_Description of the task_
Please repeat the records beneath this task exactly as they appear, but skip the images.

++++++++++++++++++++

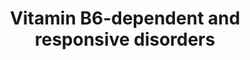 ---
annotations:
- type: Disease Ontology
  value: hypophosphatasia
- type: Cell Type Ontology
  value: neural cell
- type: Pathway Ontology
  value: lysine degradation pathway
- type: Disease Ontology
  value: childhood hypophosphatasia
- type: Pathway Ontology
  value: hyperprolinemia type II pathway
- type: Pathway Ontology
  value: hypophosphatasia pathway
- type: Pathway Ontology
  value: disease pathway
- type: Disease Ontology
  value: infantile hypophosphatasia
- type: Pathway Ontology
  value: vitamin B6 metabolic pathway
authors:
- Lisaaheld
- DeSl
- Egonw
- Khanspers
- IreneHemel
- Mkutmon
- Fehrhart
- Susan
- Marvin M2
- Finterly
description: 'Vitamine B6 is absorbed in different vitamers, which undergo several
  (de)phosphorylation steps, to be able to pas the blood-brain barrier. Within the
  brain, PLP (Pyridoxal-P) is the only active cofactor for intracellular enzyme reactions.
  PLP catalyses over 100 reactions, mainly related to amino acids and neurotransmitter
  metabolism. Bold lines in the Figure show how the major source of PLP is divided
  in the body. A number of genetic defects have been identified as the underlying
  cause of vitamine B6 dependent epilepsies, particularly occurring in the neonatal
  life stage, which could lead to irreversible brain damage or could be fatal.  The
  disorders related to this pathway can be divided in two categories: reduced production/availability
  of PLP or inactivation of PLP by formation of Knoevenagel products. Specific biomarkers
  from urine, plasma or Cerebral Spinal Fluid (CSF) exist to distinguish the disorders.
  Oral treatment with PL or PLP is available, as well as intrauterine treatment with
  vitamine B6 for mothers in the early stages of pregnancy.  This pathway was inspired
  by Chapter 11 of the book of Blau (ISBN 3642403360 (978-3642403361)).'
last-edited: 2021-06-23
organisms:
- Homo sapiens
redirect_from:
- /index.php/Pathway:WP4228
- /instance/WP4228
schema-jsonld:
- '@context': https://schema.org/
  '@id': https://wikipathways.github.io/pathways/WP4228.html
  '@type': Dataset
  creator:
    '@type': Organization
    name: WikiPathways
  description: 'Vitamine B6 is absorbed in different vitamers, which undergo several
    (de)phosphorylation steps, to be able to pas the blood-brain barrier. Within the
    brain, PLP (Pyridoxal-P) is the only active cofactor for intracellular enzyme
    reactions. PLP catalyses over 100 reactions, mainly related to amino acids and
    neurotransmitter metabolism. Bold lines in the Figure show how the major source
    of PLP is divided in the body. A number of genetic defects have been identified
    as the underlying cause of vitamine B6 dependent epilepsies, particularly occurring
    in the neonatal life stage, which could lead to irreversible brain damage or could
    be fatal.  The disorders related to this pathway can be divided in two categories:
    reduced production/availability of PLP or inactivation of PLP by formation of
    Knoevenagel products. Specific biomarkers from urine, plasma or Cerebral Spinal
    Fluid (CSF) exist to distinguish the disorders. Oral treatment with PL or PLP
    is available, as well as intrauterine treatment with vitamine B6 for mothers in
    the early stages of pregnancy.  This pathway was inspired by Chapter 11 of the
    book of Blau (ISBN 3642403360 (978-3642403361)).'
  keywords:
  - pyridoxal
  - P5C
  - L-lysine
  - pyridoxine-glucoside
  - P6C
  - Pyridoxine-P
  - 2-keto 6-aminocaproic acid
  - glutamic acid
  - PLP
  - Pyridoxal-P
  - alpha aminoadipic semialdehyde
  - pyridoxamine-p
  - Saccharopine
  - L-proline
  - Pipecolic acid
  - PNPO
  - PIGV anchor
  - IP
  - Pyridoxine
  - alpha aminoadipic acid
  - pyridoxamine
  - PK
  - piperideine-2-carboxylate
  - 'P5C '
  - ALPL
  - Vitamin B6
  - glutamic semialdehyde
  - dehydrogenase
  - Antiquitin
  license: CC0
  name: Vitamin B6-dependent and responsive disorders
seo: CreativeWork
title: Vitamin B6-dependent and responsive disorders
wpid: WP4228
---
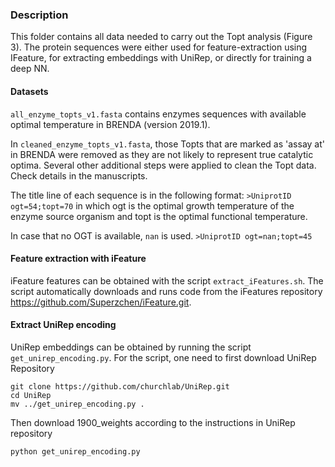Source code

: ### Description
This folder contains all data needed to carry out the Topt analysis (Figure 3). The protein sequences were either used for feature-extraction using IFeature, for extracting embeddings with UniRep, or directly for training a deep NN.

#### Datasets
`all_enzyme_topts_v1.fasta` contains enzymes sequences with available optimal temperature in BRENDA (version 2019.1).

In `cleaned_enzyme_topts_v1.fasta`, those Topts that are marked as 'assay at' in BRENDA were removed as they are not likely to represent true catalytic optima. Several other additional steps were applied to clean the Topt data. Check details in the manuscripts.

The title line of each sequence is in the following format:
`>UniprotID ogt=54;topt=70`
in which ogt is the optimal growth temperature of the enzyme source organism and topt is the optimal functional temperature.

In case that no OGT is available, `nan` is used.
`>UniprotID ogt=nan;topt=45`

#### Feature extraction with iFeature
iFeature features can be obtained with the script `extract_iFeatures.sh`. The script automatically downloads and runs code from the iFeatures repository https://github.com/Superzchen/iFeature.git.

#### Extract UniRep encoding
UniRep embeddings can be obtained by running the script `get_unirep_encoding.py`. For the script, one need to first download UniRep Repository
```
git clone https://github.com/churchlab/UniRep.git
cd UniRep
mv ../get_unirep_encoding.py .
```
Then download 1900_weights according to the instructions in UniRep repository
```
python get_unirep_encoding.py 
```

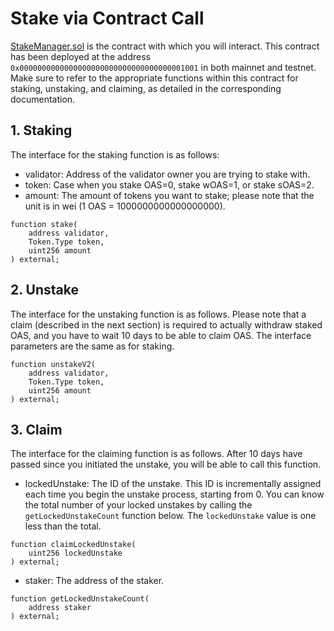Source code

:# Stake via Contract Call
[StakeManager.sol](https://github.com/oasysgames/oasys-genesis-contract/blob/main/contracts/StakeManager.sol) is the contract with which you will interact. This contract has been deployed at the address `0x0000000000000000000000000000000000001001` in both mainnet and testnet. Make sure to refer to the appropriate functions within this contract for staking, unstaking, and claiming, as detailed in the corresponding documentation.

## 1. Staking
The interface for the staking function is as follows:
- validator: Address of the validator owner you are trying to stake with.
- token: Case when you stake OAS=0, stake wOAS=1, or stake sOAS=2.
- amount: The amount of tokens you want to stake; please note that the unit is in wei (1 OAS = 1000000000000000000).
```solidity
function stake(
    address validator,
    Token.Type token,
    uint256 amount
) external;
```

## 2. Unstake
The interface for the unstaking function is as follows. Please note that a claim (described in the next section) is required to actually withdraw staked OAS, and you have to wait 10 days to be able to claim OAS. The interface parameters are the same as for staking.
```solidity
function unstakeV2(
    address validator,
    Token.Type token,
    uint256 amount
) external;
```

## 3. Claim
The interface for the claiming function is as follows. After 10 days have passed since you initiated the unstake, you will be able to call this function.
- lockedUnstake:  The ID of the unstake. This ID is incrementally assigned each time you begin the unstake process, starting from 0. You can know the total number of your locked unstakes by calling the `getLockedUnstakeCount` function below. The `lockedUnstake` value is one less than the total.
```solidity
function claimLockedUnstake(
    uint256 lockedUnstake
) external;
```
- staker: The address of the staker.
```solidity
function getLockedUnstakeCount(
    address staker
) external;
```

++++++++++++++++++++

_Output_
 ---
annotations:
- type: Disease Ontology
  value: hypophosphatasia
- type: Cell Type Ontology
  value: neural cell
- type: Pathway Ontology
  value: lysine degradation pathway
- type: Disease Ontology
  value: childhood hypophosphatasia
- type: Pathway Ontology
  value: hyperprolinemia type II pathway
- type: Pathway Ontology
  value: hypophosphatasia pathway
- type: Pathway Ontology
  value: disease pathway
- type: Disease Ontology
  value: infantile hypophosphatasia
- type: Pathway Ontology
  value: vitamin B6 metabolic pathway
authors:
- Lisaaheld
- DeSl
- Egonw
- Khanspers
- IreneHemel
- Mkutmon
- Fehrhart
- Susan
- Marvin M2
- Finterly
description: 'Vitamine B6 is absorbed in different vitamers, which undergo several
  (de)phosphorylation steps, to be able to pas the blood-brain barrier. Within the
  brain, PLP (Pyridoxal-P) is the only active cofactor for intracellular enzyme reactions.
  PLP catalyses over 100 reactions, mainly related to amino acids and neurotransmitter
  metabolism. Bold lines in the Figure show how the major source of PLP is divided
  in the body. A number of genetic defects have been identified as the underlying
  cause of vitamine B6 dependent epilepsies, particularly occurring in the neonatal
  life stage, which could lead to irreversible brain damage or could be fatal.  The
  disorders related to this pathway can be divided in two categories: reduced production/availability
  of PLP or inactivation of PLP by formation of Knoevenagel products. Specific biomarkers
  from urine, plasma or Cerebral Spinal Fluid (CSF) exist to distinguish the disorders.
  Oral treatment with PL or PLP is available, as well as intrauterine treatment with
  vitamine B6 for mothers in the early stages of pregnancy.  This pathway was inspired
  by Chapter 11 of the book of Blau (ISBN 3642403360 (978-3642403361)).'
last-edited: 2021-06-23
organisms:
- Homo sapiens
redirect_from:
- /index.php/Pathway:WP4228
- /instance/WP4228
schema-jsonld:
- '@context': https://schema.org/
  '@id': https://wikipathways.github.io/pathways/WP4228.html
  '@type': Dataset
  creator:
    '@type': Organization
    name: WikiPathways
  description: 'Vitamine B6 is absorbed in different vitamers, which undergo several
    (de)phosphorylation steps, to be able to pas the blood-brain barrier. Within the
    brain, PLP (Pyridoxal-P) is the only active cofactor for intracellular enzyme
    reactions. PLP catalyses over 100 reactions, mainly related to amino acids and
    neurotransmitter metabolism. Bold lines in the Figure show how the major source
    of PLP is divided in the body. A number of genetic defects have been identified
    as the underlying cause of vitamine B6 dependent epilepsies, particularly occurring
    in the neonatal life stage, which could lead to irreversible brain damage or could
    be fatal.  The disorders related to this pathway can be divided in two categories:
    reduced production/availability of PLP or inactivation of PLP by formation of
    Knoevenagel products. Specific biomarkers from urine, plasma or Cerebral Spinal
    Fluid (CSF) exist to distinguish the disorders. Oral treatment with PL or PLP
    is available, as well as intrauterine treatment with vitamine B6 for mothers in
    the early stages of pregnancy.  This pathway was inspired by Chapter 11 of the
    book of Blau (ISBN 3642403360 (978-3642403361)).'
  keywords:
  - pyridoxal
  - P5C
  - L-lysine
  - pyridoxine-glucoside
  - P6C
  - Pyridoxine-P
  - 2-keto 6-aminocaproic acid
  - glutamic acid
  - PLP
  - Pyridoxal-P
  - alpha aminoadipic semialdehyde
  - pyridoxamine-p
  - Saccharopine
  - L-proline
  - Pipecolic acid
  - PNPO
  - PIGV anchor
  - IP
  - Pyridoxine
  - alpha aminoadipic acid
  - pyridoxamine
  - PK
  - piperideine-2-carboxylate
  - 'P5C '
  - ALPL
  - Vitamin B6
  - glutamic semialdehyde
  - dehydrogenase
  - Antiquitin
  license: CC0
  name: Vitamin B6-dependent and responsive disorders
seo: CreativeWork
title: Vitamin B6-dependent and responsive disorders
wpid: WP4228
---
Source code

: ### Description
This folder contains all data needed to carry out the Topt analysis (Figure 3). The protein sequences were either used for feature-extraction using IFeature, for extracting embeddings with UniRep, or directly for training a deep NN.

#### Datasets
`all_enzyme_topts_v1.fasta` contains enzymes sequences with available optimal temperature in BRENDA (version 2019.1).

In `cleaned_enzyme_topts_v1.fasta`, those Topts that are marked as 'assay at' in BRENDA were removed as they are not likely to represent true catalytic optima. Several other additional steps were applied to clean the Topt data. Check details in the manuscripts.

The title line of each sequence is in the following format:
`>UniprotID ogt=54;topt=70`
in which ogt is the optimal growth temperature of the enzyme source organism and topt is the optimal functional temperature.

In case that no OGT is available, `nan` is used.
`>UniprotID ogt=nan;topt=45`

#### Feature extraction with iFeature
iFeature features can be obtained with the script `extract_iFeatures.sh`. The script automatically downloads and runs code from the iFeatures repository https://github.com/Superzchen/iFeature.git.

#### Extract UniRep encoding
UniRep embeddings can be obtained by running the script `get_unirep_encoding.py`. For the script, one need to first download UniRep Repository
```
git clone https://github.com/churchlab/UniRep.git
cd UniRep
mv ../get_unirep_encoding.py .
```
Then download 1900_weights according to the instructions in UniRep repository
```
python get_unirep_encoding.py 
```

Source code

:# Stake via Contract Call
[StakeManager.sol](https://github.com/oasysgames/oasys-genesis-contract/blob/main/contracts/StakeManager.sol) is the contract with which you will interact. This contract has been deployed at the address `0x0000000000000000000000000000000000001001` in both mainnet and testnet. Make sure to refer to the appropriate functions within this contract for staking, unstaking, and claiming, as detailed in the corresponding documentation.

## 1. Staking
The interface for the staking function is as follows:
- validator: Address of the validator owner you are trying to stake with.
- token: Case when you stake OAS=0, stake wOAS=1, or stake sOAS=2.
- amount: The amount of tokens you want to stake; please note that the unit is in wei (1 OAS = 1000000000000000000).
```solidity
function stake(
    address validator,
    Token.Type token,
    uint256 amount
) external;
```

## 2. Unstake
The interface for the unstaking function is as follows. Please note that a claim (described in the next section) is required to actually withdraw staked OAS, and you have to wait 10 days to be able to claim OAS. The interface parameters are the same as for staking.
```solidity
function unstakeV2(
    address validator,
    Token.Type token,
    uint256 amount
) external;
```

## 3. Claim
The interface for the claiming function is as follows. After 10 days have passed since you initiated the unstake, you will be able to call this function.
- lockedUnstake:  The ID of the unstake. This ID is incrementally assigned each time you begin the unstake process, starting from 0. You can know the total number of your locked unstakes by calling the `getLockedUnstakeCount` function below. The `lockedUnstake` value is one less than the total.
```solidity
function claimLockedUnstake(
    uint256 lockedUnstake
) external;
```
- staker: The address of the staker.
```solidity
function getLockedUnstakeCount(
    address staker
) external;
```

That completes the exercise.